> **AIM OF THE EXERCISE**
Write the records out again without change. Leave the pictures behind.

> **THE DATA**
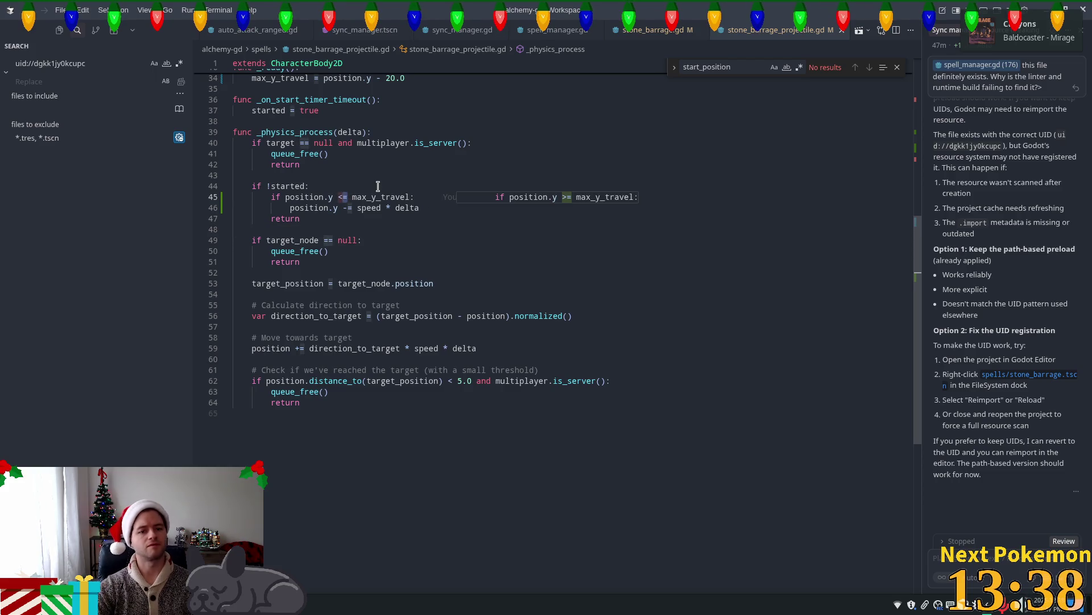
key(Tab)
key(ctrl+s)
key(F5)
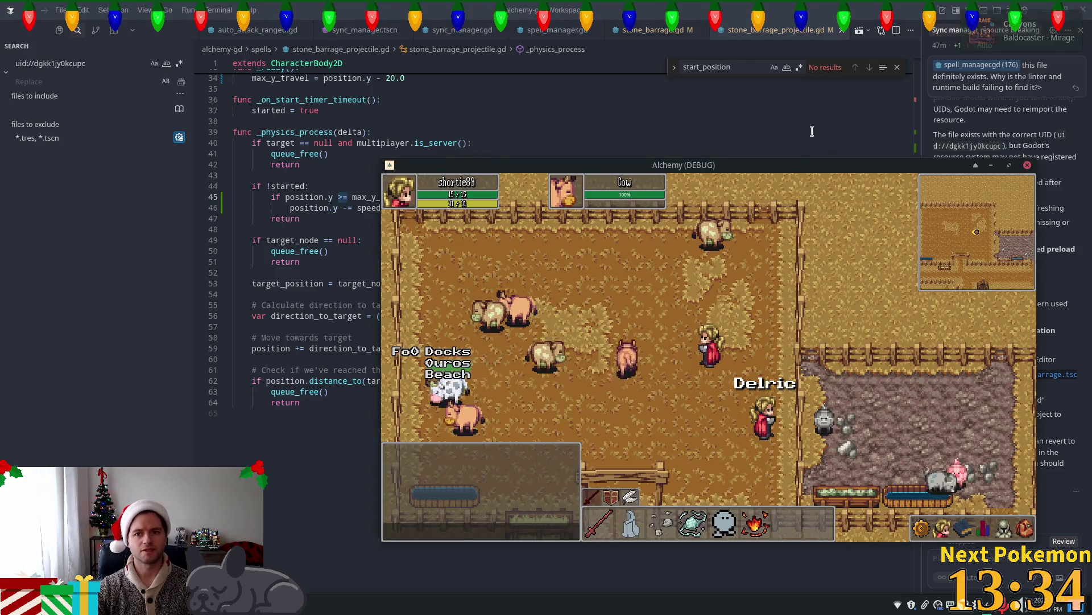
Target a cow and cast stone barrage repeatedly while walking around the farm.
click(662, 302)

> **YOUR SOLUTION**
key(Tab)
key(ctrl+s)
key(F5)
Target a cow and cast stone barrage repeatedly while walking around the farm.
click(662, 302)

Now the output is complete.